(Cidade de Deus – 10 Anos Depois, BRA, 2013)

Documentário
Direção: Cavi Borges, Luciano Vidigal
Roteiro: Gustavo Mello, Luís Nascimento
Duração: Duração 75 min.
Nota: 7 ★★★★★★★☆☆☆

A ideia era falar sobre a violência urbana no Rio de Janeiro e, para isso, Fernando Meirelles e Kátia Lund foram buscar inspiração em um livo escrito por Paulo Lins em 1997. O romance, baseado em fatos reais, falava sobre o crescimento da criminalidade e o aparecimento de uma nova estrutura, onde imperava a violência, na Cidade de Deus. Adaptado por Bráulio Mantovani e com um elenco composto preferencialmente por moradores daquela comunidade, adolescentes e crianças que tiveram que passar por vários laboratórios e ensaios, o longa-metragem estreava nos cinemas.

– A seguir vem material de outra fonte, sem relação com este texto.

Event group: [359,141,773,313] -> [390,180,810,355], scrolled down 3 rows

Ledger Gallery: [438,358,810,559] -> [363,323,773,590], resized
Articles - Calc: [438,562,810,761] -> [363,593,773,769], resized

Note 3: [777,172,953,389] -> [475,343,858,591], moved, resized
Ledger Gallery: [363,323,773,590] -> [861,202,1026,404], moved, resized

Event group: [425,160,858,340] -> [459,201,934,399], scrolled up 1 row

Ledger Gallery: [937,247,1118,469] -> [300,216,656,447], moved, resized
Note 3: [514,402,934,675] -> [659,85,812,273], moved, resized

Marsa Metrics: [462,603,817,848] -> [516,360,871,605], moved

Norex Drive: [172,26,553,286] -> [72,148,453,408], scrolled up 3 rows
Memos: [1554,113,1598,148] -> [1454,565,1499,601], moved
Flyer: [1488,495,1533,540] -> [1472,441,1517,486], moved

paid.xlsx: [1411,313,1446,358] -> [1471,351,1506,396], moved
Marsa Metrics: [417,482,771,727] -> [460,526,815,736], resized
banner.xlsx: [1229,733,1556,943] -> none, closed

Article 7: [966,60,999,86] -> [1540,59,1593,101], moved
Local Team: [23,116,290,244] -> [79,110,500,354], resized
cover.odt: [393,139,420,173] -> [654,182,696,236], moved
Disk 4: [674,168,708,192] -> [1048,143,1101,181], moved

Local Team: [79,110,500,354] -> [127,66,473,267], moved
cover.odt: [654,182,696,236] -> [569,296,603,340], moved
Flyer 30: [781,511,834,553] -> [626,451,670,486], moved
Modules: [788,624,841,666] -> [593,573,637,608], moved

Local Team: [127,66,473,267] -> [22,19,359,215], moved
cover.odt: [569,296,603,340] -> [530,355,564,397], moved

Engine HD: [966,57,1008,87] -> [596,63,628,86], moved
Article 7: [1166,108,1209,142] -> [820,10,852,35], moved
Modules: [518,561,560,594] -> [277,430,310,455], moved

Naquele momento, ninguém esperava que o filme fosse virar o que virou. Reconhecido mundialmente, o longa esteve presente no Festival de Cannes e recebeu inéditas indicações ao Oscar, nas categorias de melhor diretor, melhor roteiro adaptado, melhor fotografia (César Charlone) e melhor montagem (Daniel Rezende). Ainda hoje está presente em várias listas de indicação e preferência pelo mundo afora; entre os 25 melhores votados no site especializado em cinema IMDb e é um dos mais conhecidos filmes nacionais, por brasileiros ou não.

O filme chegou lá. Mas o que aconteceu com aqueles atores que foram selecionados para compor o elenco? Depois de viver uma realidade completamente distante da sua e com a fama instantânea, o que realmente mudou na vida deles? Foi com essa premissa, sugerida pela crítica de cinema Maria do Rosário Caetano, que Cavi Borges e Luciano Vidigal construíram a sua história.

Bem filmado e bem montado, o documentário Cidade de Deus – 10 Anos Depois vai atrás desses personagens e escuta a história de alguns deles. Ver nas telas a narração de sonhos e frustrações, o choque de realidades e relatos repletos de arrependimento e esperança é interessante, apesar de gerar aquele incômodo comuns em sociedades onde a diferença social e o preconceito estão presentes em todos os lugares.

Borges e Vidigal conseguem trabalhar bem essa sensação. Para isso, interrompem histórias e mesclam bem o humor e o drama. O resultado final funciona como deveria e faz pensar.

Porém, algumas coisas poderiam ser mais trabalhadas. A glamourização daqueles que conseguiram deslanchar na carreira incomoda, assim como a de inserção da questão do preconceito racial termina menos desenvolvida do que deveria.

Mas é um filme interessante, que merece ser conhecido.

Um Grande Momento:
O constrangimento no encontro de um que deu certo com um que não conseguiu chegar lá.